Во всяком случае, если не ошибаюсь,
к моменту, когда я, изрядно воодушевившись,
витийствовал об истории, войнах, неурожае,
скверном правительстве, уже отцвела сирень,
и ты сидел на скамейке, издали напоминая
обычного гражданина, измученного государством;
температура твоя была тридцать шесть и шесть.
«Пойдем», — произнес ты, тронув меня за локоть.
«Пойдем; покажу тебе местность, где я родился и вырос».
III
Дорога туда, естественно, лежала сквозь облака,
напоминавшие цветом то гипс, то мрамор
настолько, что мне показалось, что ты имел в виду
именно это: размытые очертанья,
хаос, развалины мира. Но это бы означало
будущее — в то время, как ты уже
существовал. Чуть позже, в пустой кофейне
в добела раскаленном солнцем дремлющем городке,
где кто-то, выдумав арку, был не в силах остановиться,
я понял, что заблуждаюсь, услышав твою беседу
с местной старухой. Язык оказался смесью
вечнозеленого шелеста с лепетом вечносиних
волн — и настолько стремительным, что в течение разговора
ты несколько раз превратился у меня на глазах в нее.
«Кто она?» — я спросил после, когда мы вышли.
«Она?» — ты пожал плечами. «Никто. Для тебя — богиня».
IV
Сделалось чуть прохладней. Навстречу нам стали часто
попадаться прохожие. Некоторые кивали,
другие смотрели в сторону, и виден был только профиль.
Все они были, однако, темноволосы.
У каждого за спиной — безупречная перспектива,
не исключая детей. Что касается стариков,
у них она как бы скручивалась — как раковина у улитки.
Действительно, прошлого всюду было гораздо больше,
чем настоящего. Больше тысячелетий,
чем гладких автомобилей. Люди и изваянья,
по мере их приближенья и удаленья,
не увеличивались и не уменьшались,
давая понять, что они — постоянные величины.
Странно тебя было видеть в естественной обстановке.
Но менее странным был факт, что меня почти
все понимали. Дело, наверно, было
в идеальной акустике, связанной с архитектурой,
либо — в твоем вмешательстве; в склонности вообще
абсолютного слуха к нечленораздельным звукам.
V
«Не удивляйся: моя специальность — метаморфозы.

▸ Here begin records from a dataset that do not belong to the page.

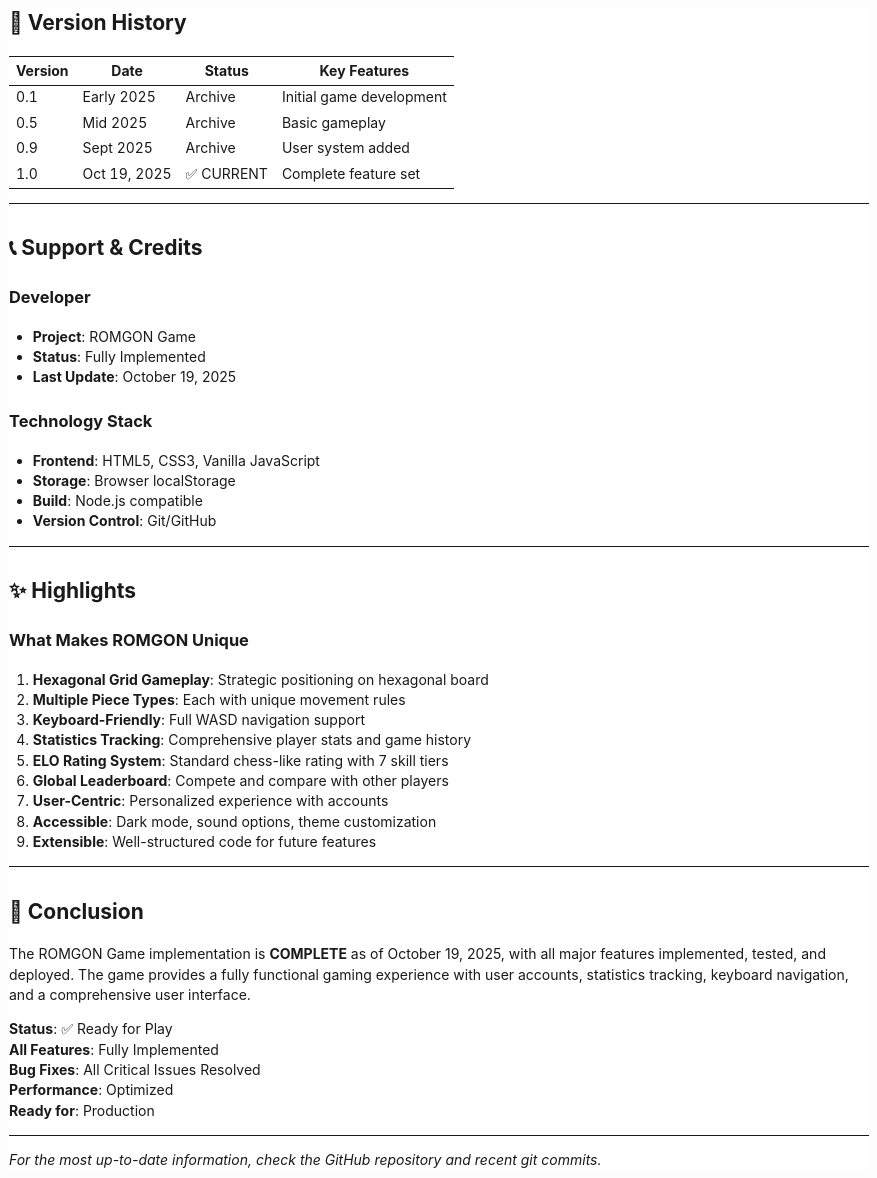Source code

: 
## 📝 Version History

| Version | Date | Status | Key Features |
|---------|------|--------|--------------|
| 0.1 | Early 2025 | Archive | Initial game development |
| 0.5 | Mid 2025 | Archive | Basic gameplay |
| 0.9 | Sept 2025 | Archive | User system added |
| 1.0 | Oct 19, 2025 | ✅ CURRENT | Complete feature set |

---

## 📞 Support & Credits

### Developer
- **Project**: ROMGON Game
- **Status**: Fully Implemented
- **Last Update**: October 19, 2025

### Technology Stack
- **Frontend**: HTML5, CSS3, Vanilla JavaScript
- **Storage**: Browser localStorage
- **Build**: Node.js compatible
- **Version Control**: Git/GitHub

---

## ✨ Highlights

### What Makes ROMGON Unique
1. **Hexagonal Grid Gameplay**: Strategic positioning on hexagonal board
2. **Multiple Piece Types**: Each with unique movement rules
3. **Keyboard-Friendly**: Full WASD navigation support
4. **Statistics Tracking**: Comprehensive player stats and game history
5. **ELO Rating System**: Standard chess-like rating with 7 skill tiers
6. **Global Leaderboard**: Compete and compare with other players
7. **User-Centric**: Personalized experience with accounts
8. **Accessible**: Dark mode, sound options, theme customization
9. **Extensible**: Well-structured code for future features

---

## 🎯 Conclusion

The ROMGON Game implementation is **COMPLETE** as of October 19, 2025, with all major features implemented, tested, and deployed. The game provides a fully functional gaming experience with user accounts, statistics tracking, keyboard navigation, and a comprehensive user interface.

**Status**: ✅ Ready for Play  
**All Features**: Fully Implemented  
**Bug Fixes**: All Critical Issues Resolved  
**Performance**: Optimized  
**Ready for**: Production

---

*For the most up-to-date information, check the GitHub repository and recent git commits.*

На кого я взгляну — становятся тотчас мною.
Тебе это на руку. Все-таки за границей».
VI
Четверть века спустя, я слышу, Вертумн, твой голос,
произносящий эти слова, и чувствую на себе
пристальный взгляд твоих серых, странных
для южанина глаз. На заднем плане — пальмы,
точно всклокоченные трамонтаной
китайские иероглифы, и кипарисы,
как египетские обелиски.
Полдень; дряхлая балюстрада;
и заляпанный солнцем Ломбардии смертный облик
божества! временный для божества,
но для меня — единственный. С залысинами, с усами
скорее а ла Мопассан, чем Ницше,
с сильно раздавшимся — для вящего камуфляжа —
торсом. С другой стороны, не мне
хвастать диаметром, прикидываться Сатурном,
кокетничать с телескопом. Ничто не проходит даром,
время — особенно. Наши кольца —
скорее кольца деревьев с их перспективой пня,
нежели сельского хоровода
или объятья. Коснуться тебя — коснуться
астрономической суммы клеток,
цена которой всегда — судьба,
но которой лишь нежность — пропорциональна.
VII
я водворился в мире, в котором твой жест и слово
были непререкаемы. Мимикрия, подражанье
расценивались как лояльность. Я овладел искусством
сливаться с ландшафтом, как с мебелью или шторой
(что сказалось с годами на качестве гардероба).
С уст моих в разговоре стало порой срываться
личное местоимение множественного числа,
и в пальцах проснулась живость боярышника в ограде.
Также я бросил оглядываться. Заслышав сзади топот,
теперь я не вздрагиваю. Лопатками, как сквозняк,
я чувствую, что и за моей спиною
теперь тоже тянется улица, заросшая колоннадой,
что в дальнем ее конце тоже синеют волны
Адриатики. Сумма их, безусловно,
твой подарок, Вертумн. Если угодно — сдача,
мелочь, которой щедрая бесконечность
порой осыпает временное. Отчасти — из суеверья,
отчасти, наверно, поскольку оно одно —
временное — и способно на ощущенье счастья.